## BEGIN TEXT PASSAGE
When the Banking Ombudsman Scheme started out in 1992, we had been dealing with our money the same way for decades. Banking was done at branches, payments were mostly by cash or cheque and EFTPOS machines were rare. But a technology boom was about to hit. ‘Brick’ phones were getting smaller, the internet was only two years away and text messaging was about to be invented – the world’s first text was sent by a British software engineer on 3 December 1992.
Fast forward 25 years and banking has come a long way. Very few people visit a branch, most payments are cashless and we use our phones to do the lot – bank, pay, trade and budget. Anyone aged under 30 is considered a digital native as they have not known life before the internet.
As banking has changed over the last 25 years, so have banking disputes. These days a banking dispute is more likely to be about online scams or the costs of lending than cheques or fees.
The Banking Ombudsman Scheme was the first of its kind when it was established in 1992. The banks funded it as a free dispute resolution service for their customers. It meant customers could raise issues they wouldn’t have had the time or resources to pursue through the courts. It was a fair, simple and speedy way to resolve disputes, at no cost to the customer.
It was a pioneering step for consumer protection – no other area of the private sector had taken up the ombudsman concept at the time. And it was a step the banks took upon themselves to progress, well before the government requirement in 2008 for all financial services and lenders to be part of an independent dispute resolution scheme.
## END TEXT PASSAGE
__PROMPT 1__.
According to the passage about the Banking Ombudsman Scheme, what four things do people now use their phones to do?
## BEGIN RECORDED INFORMATION
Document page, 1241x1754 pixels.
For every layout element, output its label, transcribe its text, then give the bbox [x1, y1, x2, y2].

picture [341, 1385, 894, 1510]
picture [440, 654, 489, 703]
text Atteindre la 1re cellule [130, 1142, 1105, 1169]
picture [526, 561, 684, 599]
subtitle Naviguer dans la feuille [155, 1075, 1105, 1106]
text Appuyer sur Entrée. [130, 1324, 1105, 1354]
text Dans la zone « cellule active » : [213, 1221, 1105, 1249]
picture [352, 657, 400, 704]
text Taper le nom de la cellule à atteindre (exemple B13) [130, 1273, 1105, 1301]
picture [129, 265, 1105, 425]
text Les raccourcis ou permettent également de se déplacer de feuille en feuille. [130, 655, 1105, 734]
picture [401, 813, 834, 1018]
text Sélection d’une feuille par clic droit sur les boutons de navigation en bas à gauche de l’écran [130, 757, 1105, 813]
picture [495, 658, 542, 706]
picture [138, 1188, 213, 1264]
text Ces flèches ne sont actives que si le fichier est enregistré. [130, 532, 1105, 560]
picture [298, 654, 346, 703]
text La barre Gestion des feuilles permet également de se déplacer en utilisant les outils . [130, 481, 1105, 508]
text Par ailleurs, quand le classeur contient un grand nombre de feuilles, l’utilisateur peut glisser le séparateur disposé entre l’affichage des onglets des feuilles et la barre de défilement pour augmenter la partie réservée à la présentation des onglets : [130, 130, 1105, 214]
## END RECORDED INFORMATION
## BEGIN RECORDED INFORMATION
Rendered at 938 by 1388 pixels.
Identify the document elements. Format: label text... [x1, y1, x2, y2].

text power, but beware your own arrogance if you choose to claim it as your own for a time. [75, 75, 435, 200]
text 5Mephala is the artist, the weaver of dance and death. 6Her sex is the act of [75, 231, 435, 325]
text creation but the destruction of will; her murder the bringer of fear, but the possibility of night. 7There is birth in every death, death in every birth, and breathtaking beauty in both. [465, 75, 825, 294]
## END RECORDED INFORMATION
__PROMPT 2__.
In the entries, copy the lines starting with the one containing "Rendered at 938 by 1388 pixels." and going on through the one containing "text creation but".

__FULL RESPONSE 1__.
Bank, pay, trade and budget.

__FULL RESPONSE 2__.
Rendered at 938 by 1388 pixels.
Identify the document elements. Format: label text... [x1, y1, x2, y2].

text power, but beware your own arrogance if you choose to claim it as your own for a time. [75, 75, 435, 200]
text 5Mephala is the artist, the weaver of dance and death. 6Her sex is the act of [75, 231, 435, 325]
text creation but the destruction of will; her murder the bringer of fear, but the possibility of night. 7There is birth in every death, death in every birth, and breathtaking beauty in both. [465, 75, 825, 294]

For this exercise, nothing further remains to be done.